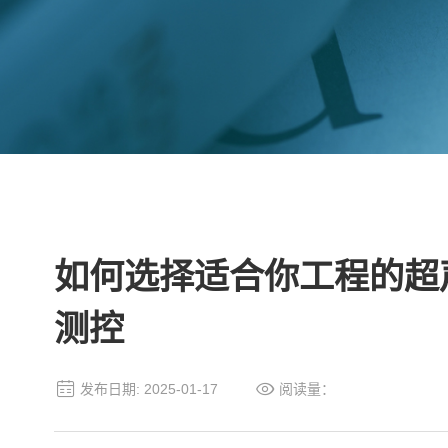
如何选择适合你工程的超
测控
发布日期: 2025-01-17
阅读量：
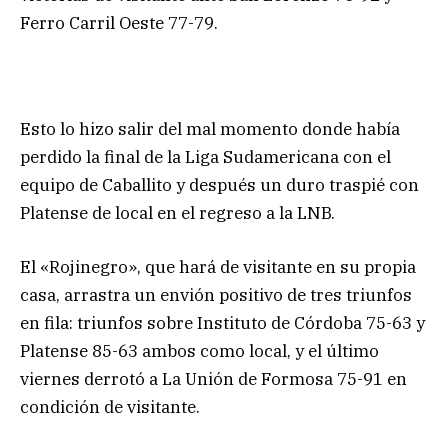
Ferro Carril Oeste 77-79.
Esto lo hizo salir del mal momento donde había
perdido la final de la Liga Sudamericana con el
equipo de Caballito y después un duro traspié con
Platense de local en el regreso a la LNB.
El «Rojinegro», que hará de visitante en su propia
casa, arrastra un envión positivo de tres triunfos
en fila: triunfos sobre Instituto de Córdoba 75-63 y
Platense 85-63 ambos como local, y el último
viernes derrotó a La Unión de Formosa 75-91 en
condición de visitante.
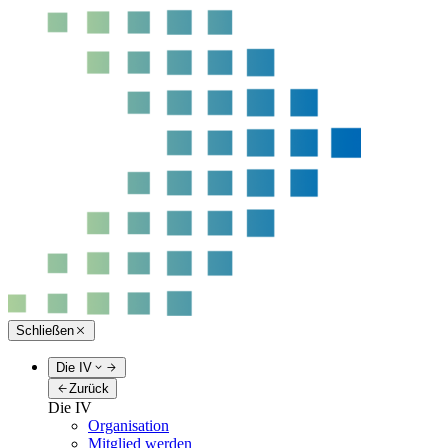
Schließen
Die IV
Zurück
Die IV
Organisation
Mitglied werden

* TASK BRIEF: Look through the listing, and copy each line that contains the word "local".

* OUTPUT FOR THIS TASK:
Platense de local en el regreso a la LNB.
Platense 85-63 ambos como local, y el último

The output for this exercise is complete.